Additionally, where does potching end and hitting begin? Where does hitting end and hitting hard begin? Where is that fine line that takes the action from symbolic to a place where actual pain is experienced? Particularly for the person who is capable of losing it. Is it worth the risk of hurting one’s child both physically and emotionally? I would think not.
The same goes for yelling. Yes, we’ve all raised our voices, and justifiably spoken in stern tones. It’s part of parenting. We need to be heard and taken seriously when trying to make our points with our children. However, once again, there is that tipping point between when a parent is raising his or her voice, versus totally letting it rip and screaming in a way that sounds out of control and frightening.
What concerns me most about the way in which you describe your wife is that she sounds like a woman with a great deal of anger inside her and she uses her children as a target for her rage. Very possibly, much of her anger is due to what her parents did to her over the years (and may possibly still be doing). She’s out of control. She is creating a very unsafe environment for your children—emotionally and physically. Though, as you say, she can be a loving, terrific mother, she is unpredictable. Children quickly learn to walk on eggshells around people like her, never knowing quite when she might blow. That’s not the kind of home children should be raised in. They deserve to feel protected and secure in their own home, not constantly on high alert, worrying about what might trigger an insane reaction from their parent.
Furthermore, it sounds as though there is always the possibility of her rage escalating to the point where her potch is something much more serious and potentially damaging. When people are out of control, it’s very easy to slip into the danger zone. No turning back from that. Children can and do get hurt.
Your wife is caught up in an intergenerational cycle of abusive behavior. If she doesn’t go for help soon, the cycle will continue. Your children will absorb her rage and give it over, someday, to their own children. At some point, sooner rather than later, someone has to pull the plug on this sad cycle. You are absolutely correct about that. Her behavior in this regard is unacceptable.
I also have to wonder why you have put yourself into such a powerless position with your wife.

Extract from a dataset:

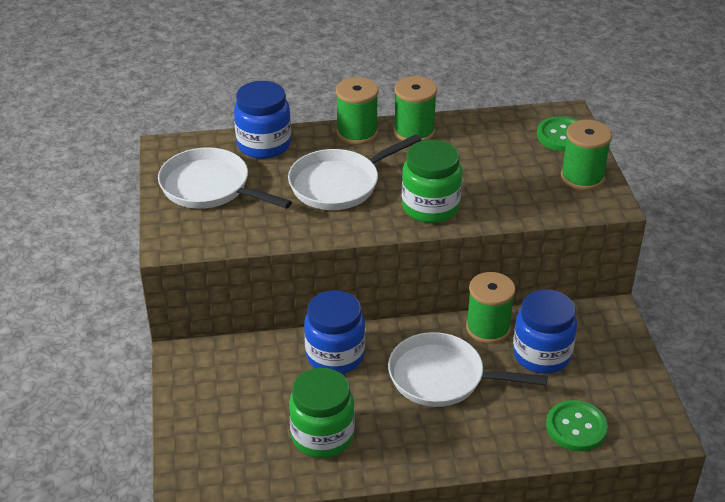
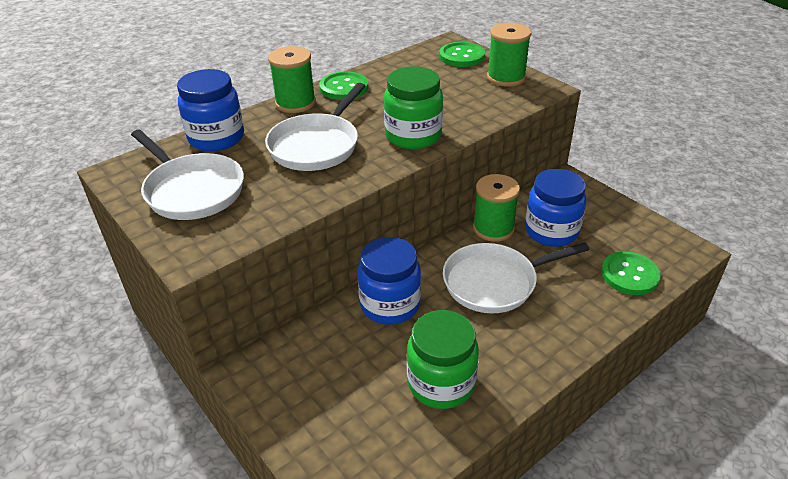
camera: 30 degrees left, 0 degrees up
white pan [158,147,292,209] -> white pan turned 135 degrees counterclockwise [131,129,244,220]
green spool [394,76,437,141] -> green button [319,71,368,100]

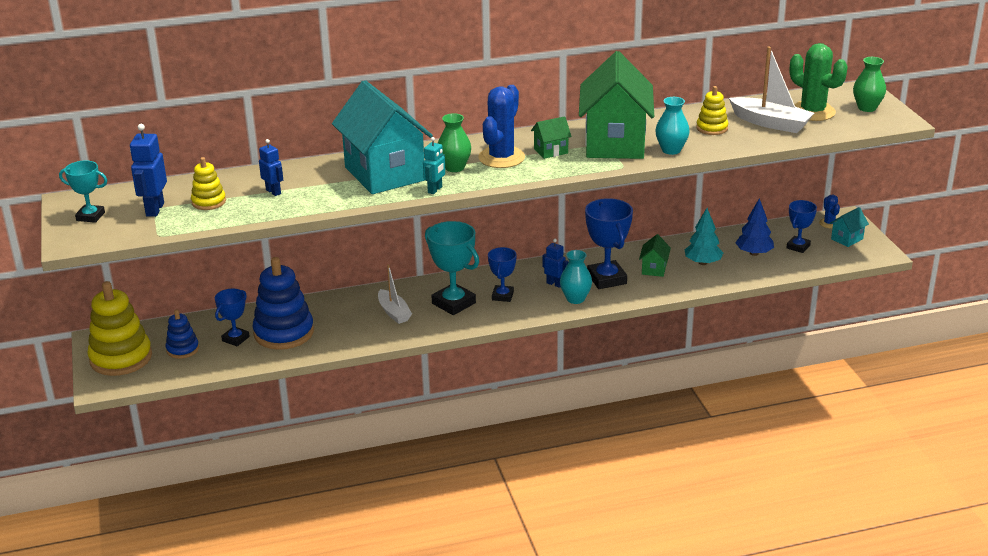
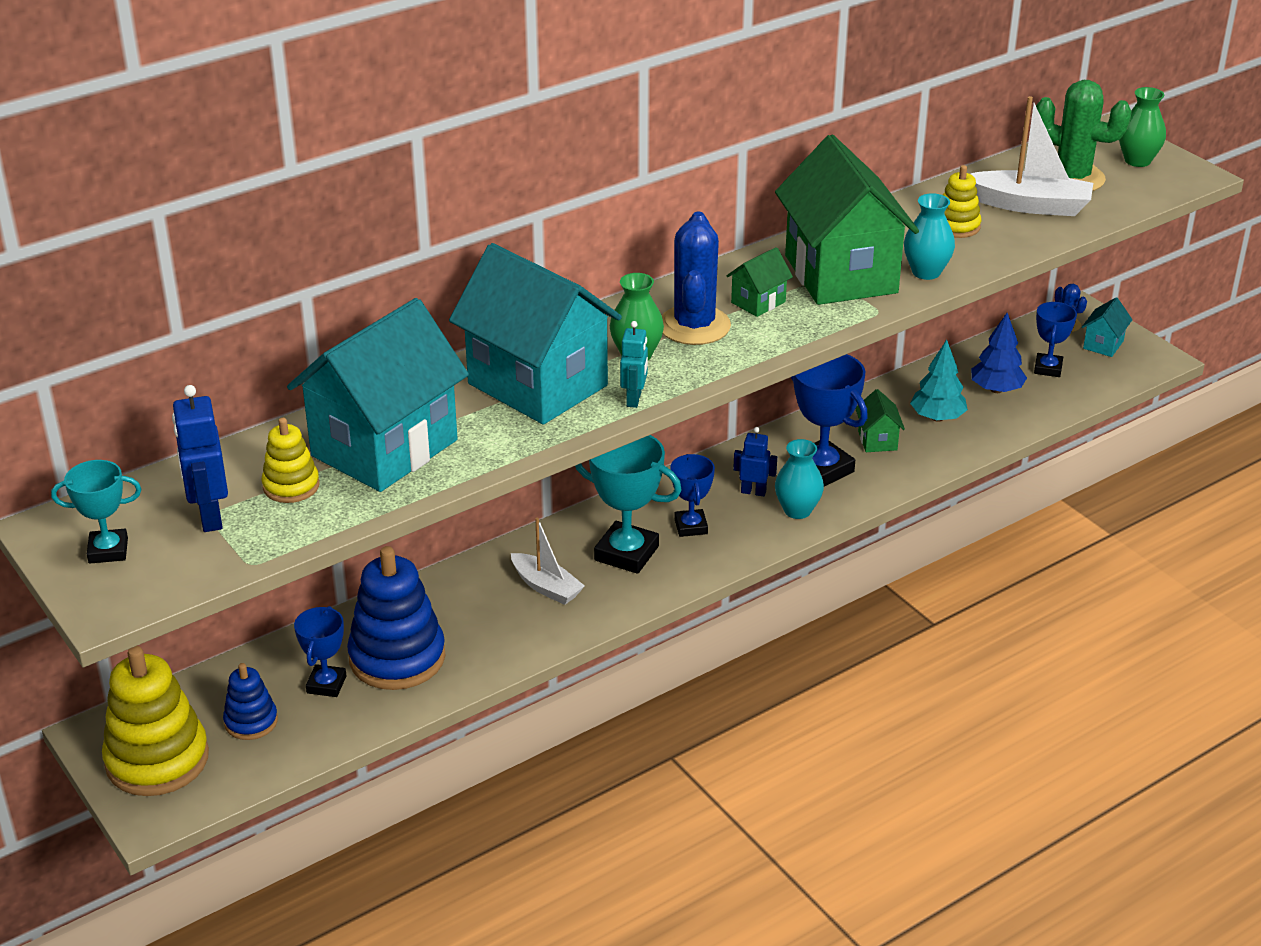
camera: 20 degrees left, 5 degrees up
blue robot [259,139,283,196] -> turquoise house [287,298,469,492]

True, it is important for parents to try not to contradict one another in front of their children or to give mixed messages. But what is really going through your head as you stand by and allow your wife to hit your children, often with the intention of actually hurting them, while you cringe but do nothing? Is your wife also bullying you? Are you also the recipient of her rage and afraid to take her on?
Though the purpose of this column is for you to gain validation that your instincts are correct regarding parenting, it sounds like there is more to this story, which involves you, and perhaps this would be a good time for you to reevaluate your relationship with your wife. Make sure that there is mutual respect for one another, and that the love you each feel is free of fear.